EXERCISE OBJECTIVE:
What is the number of lines in the entries that contain the word "Langkah"? Answer with that figure alone.

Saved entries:
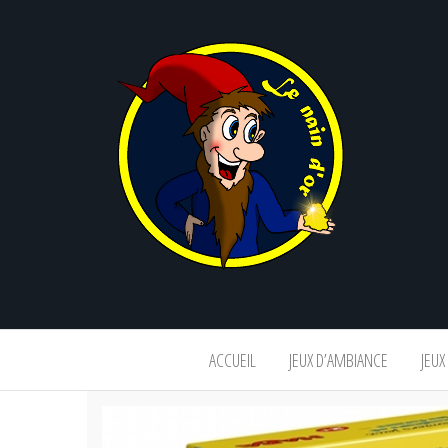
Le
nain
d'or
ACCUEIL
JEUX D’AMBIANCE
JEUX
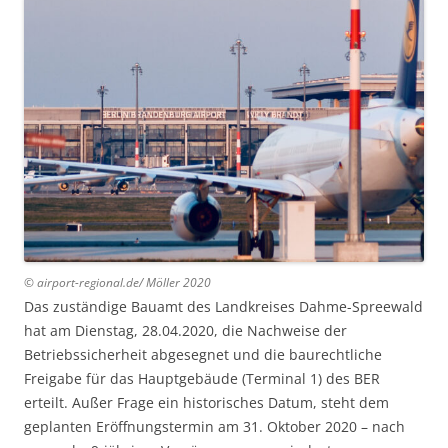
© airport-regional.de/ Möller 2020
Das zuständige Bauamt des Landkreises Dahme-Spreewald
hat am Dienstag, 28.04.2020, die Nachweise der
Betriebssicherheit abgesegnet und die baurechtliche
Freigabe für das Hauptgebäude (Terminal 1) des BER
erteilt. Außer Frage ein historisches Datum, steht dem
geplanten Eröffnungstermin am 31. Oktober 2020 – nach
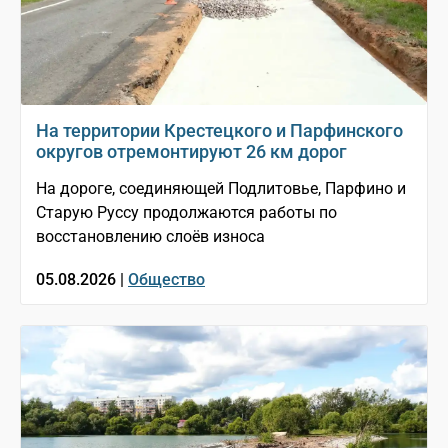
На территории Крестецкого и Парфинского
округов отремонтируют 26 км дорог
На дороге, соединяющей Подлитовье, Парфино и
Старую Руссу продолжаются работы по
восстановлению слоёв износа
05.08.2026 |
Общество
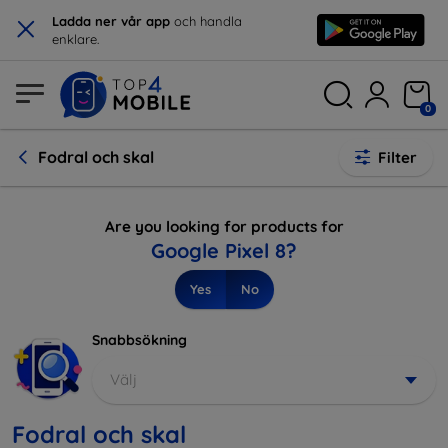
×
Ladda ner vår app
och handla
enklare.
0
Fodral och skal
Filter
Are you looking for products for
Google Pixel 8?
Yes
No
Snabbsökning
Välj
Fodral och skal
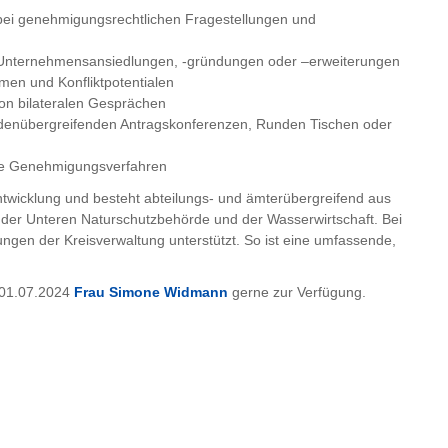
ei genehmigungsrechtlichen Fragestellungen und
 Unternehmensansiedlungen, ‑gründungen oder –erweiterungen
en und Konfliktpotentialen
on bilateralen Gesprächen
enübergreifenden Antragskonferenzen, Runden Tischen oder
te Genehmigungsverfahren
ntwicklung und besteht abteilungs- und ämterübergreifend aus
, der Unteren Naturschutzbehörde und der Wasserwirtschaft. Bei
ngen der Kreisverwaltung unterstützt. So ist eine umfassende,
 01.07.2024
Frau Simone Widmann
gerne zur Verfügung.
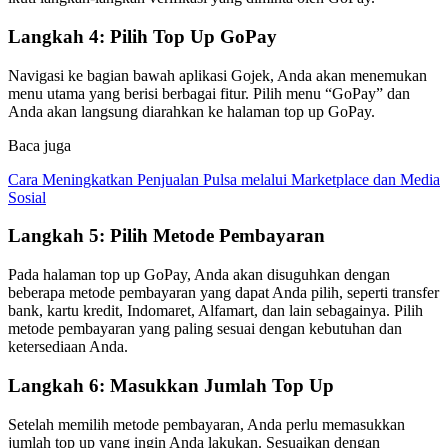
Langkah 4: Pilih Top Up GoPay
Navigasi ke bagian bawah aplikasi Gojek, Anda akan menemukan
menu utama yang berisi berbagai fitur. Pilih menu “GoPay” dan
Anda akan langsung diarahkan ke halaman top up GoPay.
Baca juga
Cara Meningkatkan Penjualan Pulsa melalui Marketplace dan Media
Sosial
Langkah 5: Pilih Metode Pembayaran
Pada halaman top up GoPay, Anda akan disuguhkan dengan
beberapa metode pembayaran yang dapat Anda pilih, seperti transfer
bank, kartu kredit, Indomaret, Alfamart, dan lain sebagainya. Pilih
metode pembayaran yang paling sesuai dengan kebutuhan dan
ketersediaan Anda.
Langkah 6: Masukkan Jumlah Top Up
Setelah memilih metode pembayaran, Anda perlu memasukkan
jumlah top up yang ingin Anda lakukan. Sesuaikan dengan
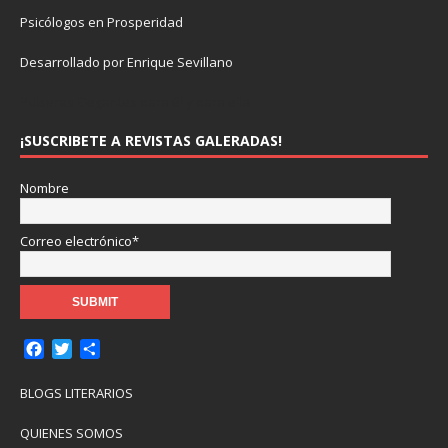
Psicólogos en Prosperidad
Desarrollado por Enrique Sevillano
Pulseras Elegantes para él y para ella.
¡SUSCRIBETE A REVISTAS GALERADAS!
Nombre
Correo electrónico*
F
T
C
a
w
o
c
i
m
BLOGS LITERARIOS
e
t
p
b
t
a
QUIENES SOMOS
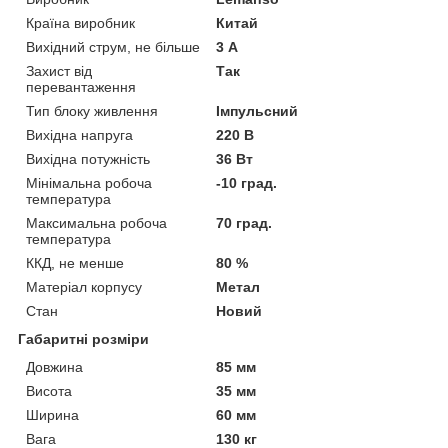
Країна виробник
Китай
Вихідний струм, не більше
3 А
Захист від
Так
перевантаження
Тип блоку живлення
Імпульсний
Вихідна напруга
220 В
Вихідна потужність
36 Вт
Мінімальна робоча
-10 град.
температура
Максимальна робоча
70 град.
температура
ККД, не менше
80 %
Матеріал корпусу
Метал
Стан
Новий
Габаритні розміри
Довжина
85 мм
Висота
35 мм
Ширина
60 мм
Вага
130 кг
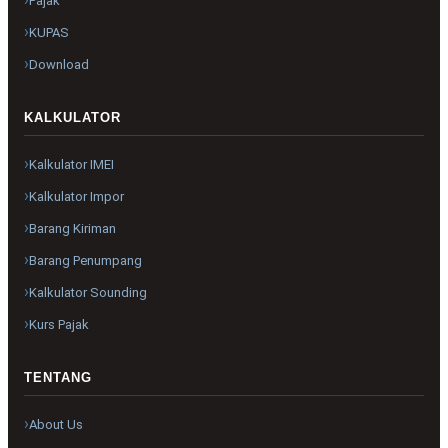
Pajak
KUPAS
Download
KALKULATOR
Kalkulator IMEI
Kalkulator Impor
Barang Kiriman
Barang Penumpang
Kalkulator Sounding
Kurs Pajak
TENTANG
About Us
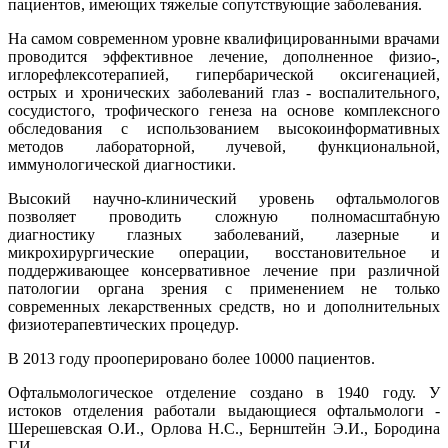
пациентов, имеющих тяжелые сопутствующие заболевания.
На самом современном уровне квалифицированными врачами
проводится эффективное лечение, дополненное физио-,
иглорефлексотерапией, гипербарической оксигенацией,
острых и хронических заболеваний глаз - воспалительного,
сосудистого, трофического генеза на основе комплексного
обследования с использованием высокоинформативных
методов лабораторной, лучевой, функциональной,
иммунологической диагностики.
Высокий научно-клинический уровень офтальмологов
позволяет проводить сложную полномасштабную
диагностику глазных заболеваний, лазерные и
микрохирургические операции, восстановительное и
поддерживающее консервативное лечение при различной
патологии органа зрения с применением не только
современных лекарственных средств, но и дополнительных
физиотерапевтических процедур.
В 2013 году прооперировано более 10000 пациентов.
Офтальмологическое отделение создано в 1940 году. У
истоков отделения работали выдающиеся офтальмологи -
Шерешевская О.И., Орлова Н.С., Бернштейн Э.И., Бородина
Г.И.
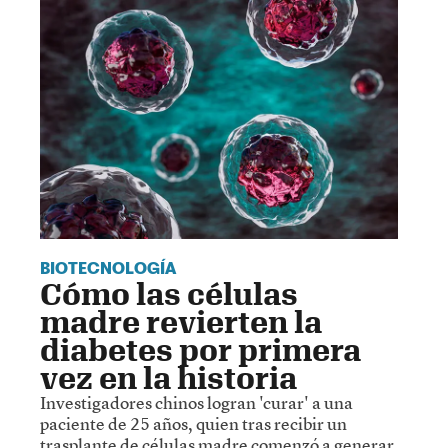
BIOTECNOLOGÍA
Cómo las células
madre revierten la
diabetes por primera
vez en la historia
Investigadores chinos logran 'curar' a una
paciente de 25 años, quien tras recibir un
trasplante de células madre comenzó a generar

PROBLEM SOLUTION:
3